Reconciliation of Adjusted EPS Guidance, Non-GAAP Basis
to EPS Guidance, GAAP Basis
| | | Fiscal Year Ending December 31, 2017 | |
| Adjusted EPS guidance, non-GAAP basis (6) | | $ | 1.50 - 1.58 | |
| EPS (loss) guidance attributable to business separation costs (7) | | | (0.02 | ) |
| EPS (loss) guidance attributable to restructuring charges (8) | | | (0.01 | ) |
| EPS guidance, GAAP basis | | $ | 1.47 – 1.55 | |
(6) Adjusted EPS guidance is a non-GAAP financial measure. The Company excludes EPS (loss) guidance attributable to business separation expenses and restructuring charges from this measure because of its comparability to the Company's historical operating results. The Company believes it is useful to investors to provide disclosures of its operating results and guidance on the same basis as that used by management. You should not consider adjusted EPS guidance in isolation or as a substitute for EPS guidance determined in accordance with accounting principles generally accepted in the United States.
(7) EPS (loss) guidance attributable to business separation costs consists of pre-tax charges of $1,639,000 related to the separation of the Network Solutions business from the disposed total population health business.
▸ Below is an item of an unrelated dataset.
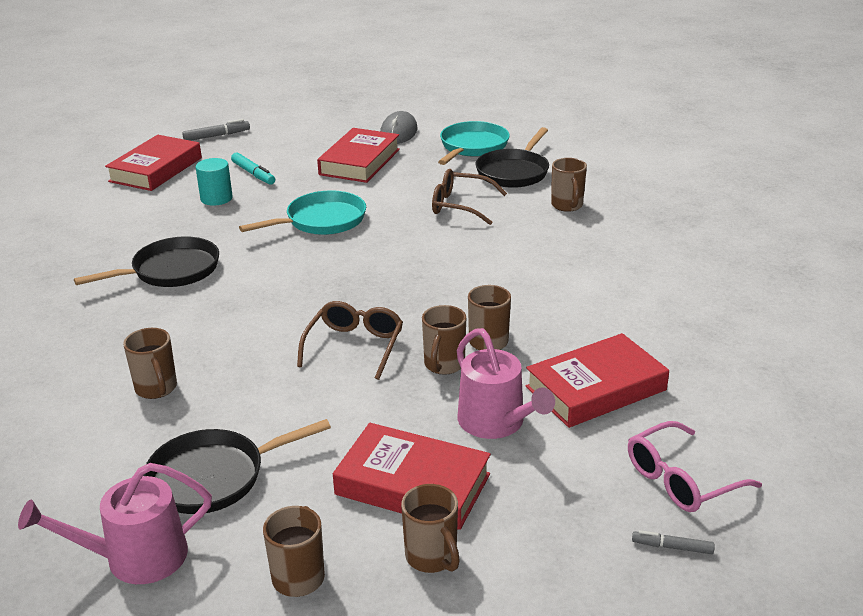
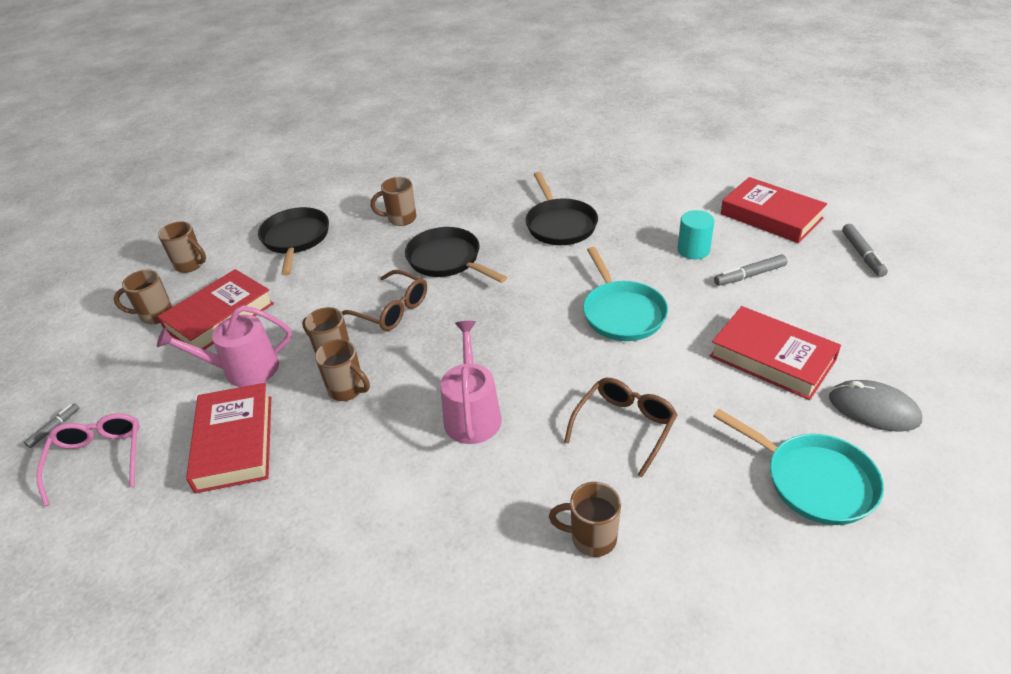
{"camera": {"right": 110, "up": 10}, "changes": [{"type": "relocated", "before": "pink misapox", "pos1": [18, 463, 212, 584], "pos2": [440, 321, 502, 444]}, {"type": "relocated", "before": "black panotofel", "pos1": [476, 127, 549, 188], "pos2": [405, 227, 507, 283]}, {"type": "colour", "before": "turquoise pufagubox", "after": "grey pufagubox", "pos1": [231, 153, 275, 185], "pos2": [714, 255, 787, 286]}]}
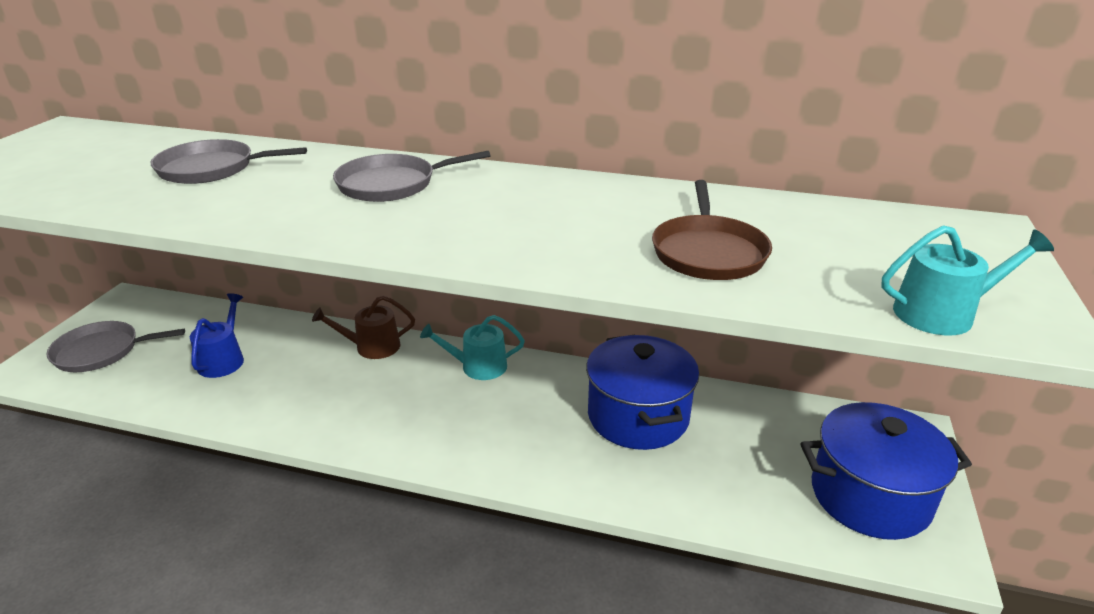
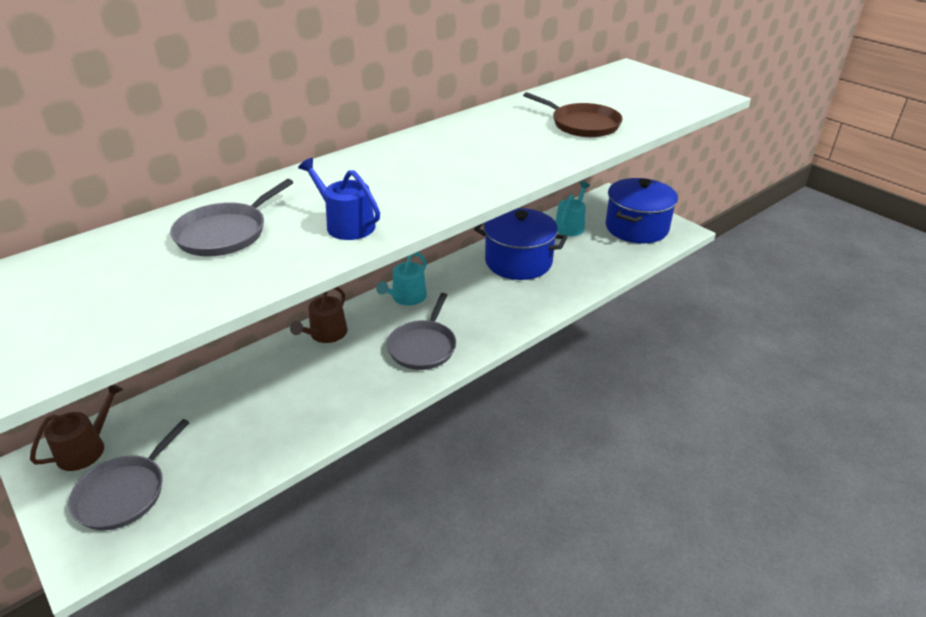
{"camera": {"right": -55, "up": 5}, "changes": [{"type": "appeared", "after": "brown misapox", "pos2": [30, 384, 123, 471]}, {"type": "relocated", "before": "blue misapox", "pos1": [190, 293, 244, 378], "pos2": [298, 158, 380, 240]}, {"type": "relocated", "before": "grey panotofel", "pos1": [333, 151, 490, 202], "pos2": [387, 293, 456, 370]}, {"type": "relocated", "before": "turquoise misapox", "pos1": [881, 225, 1054, 335], "pos2": [555, 182, 590, 236]}]}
The tax rate applied to these costs was 39.55%, which represented the combined estimated U.S. federal and state statutory tax rate.
(8) EPS (loss) guidance attributable to restructuring charges consists of pre-tax charges of $737,000 associated with the 2016 restructuring of corporate support infrastructure. The tax rate applied to these restructuring charges was 39.55%, which represented the combined estimated U.S. federal and state statutory tax rate.